Steamboat Rugby sweeps Cowpie Classic in 50th anniversary celebration

Tom Skulski/Steamboat Pilot & Today
For half a century, Steamboat Rugby has hosted one of the premier tournaments in the Rocky Mountains.
While the venue has changed several times over the years, the spirit of rugby at a local scale has continued to grow with each year of the Cowpie Classic, now celebrating its 50th anniversary. It’s a bond that the men and women cannot shake.
“Rugby is a fraternity — it is a little family of friends,” said a player on the Steamboat Old Boys rugby team who introduced himself as “Warpig.”
“Year after year, we come and share some stories, some beers and a little bit of contact,” he said. “It’s not like other tournaments — it’s the Cowpie.”
For the first time in Cowpie history, the Steamboat men, women and old boys all won titles and earned the famous Cowpie trophy. This was also the first time the old boys have won the event, defeating the old boys from Boulder.

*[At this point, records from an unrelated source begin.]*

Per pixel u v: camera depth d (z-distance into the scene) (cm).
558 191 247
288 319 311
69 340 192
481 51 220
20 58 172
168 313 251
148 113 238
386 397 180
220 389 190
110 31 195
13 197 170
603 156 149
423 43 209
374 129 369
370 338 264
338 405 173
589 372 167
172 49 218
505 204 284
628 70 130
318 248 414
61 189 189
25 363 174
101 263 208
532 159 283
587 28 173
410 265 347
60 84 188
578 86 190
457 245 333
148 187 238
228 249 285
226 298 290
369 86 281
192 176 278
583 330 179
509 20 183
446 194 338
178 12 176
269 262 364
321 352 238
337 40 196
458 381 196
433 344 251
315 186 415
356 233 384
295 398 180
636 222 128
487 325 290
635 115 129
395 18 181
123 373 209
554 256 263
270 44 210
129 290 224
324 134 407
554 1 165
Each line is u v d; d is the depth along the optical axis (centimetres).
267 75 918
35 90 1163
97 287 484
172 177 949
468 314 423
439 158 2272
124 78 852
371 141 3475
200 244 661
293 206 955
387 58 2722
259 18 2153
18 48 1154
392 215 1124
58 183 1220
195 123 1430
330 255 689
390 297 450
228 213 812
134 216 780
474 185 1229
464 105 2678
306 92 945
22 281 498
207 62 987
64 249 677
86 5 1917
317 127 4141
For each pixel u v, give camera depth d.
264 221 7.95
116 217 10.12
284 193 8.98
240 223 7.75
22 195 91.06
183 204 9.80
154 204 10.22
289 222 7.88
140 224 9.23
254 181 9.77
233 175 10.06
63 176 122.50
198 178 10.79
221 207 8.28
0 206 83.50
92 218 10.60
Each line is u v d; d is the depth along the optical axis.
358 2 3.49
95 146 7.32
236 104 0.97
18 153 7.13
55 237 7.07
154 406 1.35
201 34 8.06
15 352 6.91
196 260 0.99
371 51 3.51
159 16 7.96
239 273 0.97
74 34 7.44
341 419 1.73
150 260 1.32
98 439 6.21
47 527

Billy Wernig has competed in the Cowpie since 1976, the third annual event. He said the team was “terrible” in the early years and didn’t really start getting good until a run the Steamboat men had in the early 2000s, when they won the home tournament several times over the span of a decade.
For Wernig, it was the brotherhood that kept him coming back. A majority of those players from the early 2000s competed for the Steamboat Old Boys this year to help lift the trophy.
“In 1973, they had the Ski Town Tournament at the rodeo grounds, and the rodeo let all the cows out on the field,” Wernig said. “They were playing in all this cow (poop), and then the guys had a couple beers and decided we should have a Cowpie tournament. That’s how it started.”
The tournament moved to Whistler Park in the 1980s, and then the Ski Town Fields years later. Construction at Ski Town pushed the tournament to Emerald Park this year for its 50th anniversary.
A city ordinance passed in 1996 restricts the uses for Emerald Park to organized youth activities, along with informal adult pick-up games and general recreation — but the city decided in March to provide a one-time waiver to allow the Cowpie Classic to take place there.
Emerald Park got rave reviews from the players. Stephen Beamon, a player on the men’s team, said the amount of space available was incredible and the fields were very well maintained. He hopes the tournament can return to Emerald in future years.
Beamon is a six-year veteran on the local rugby team, and he just falls more and more in love with the sport with each Cowpie Classic.
“I’m grateful to be part of a legacy like this,” Beamon said. “I just met these guys about six years ago, and I’ve been able to play with them and get to know them, and I’m just excited to play. This has been really good for me mentally and something I can always return to. I love sports and being able to train for it so this has kept me on the straight and narrow.”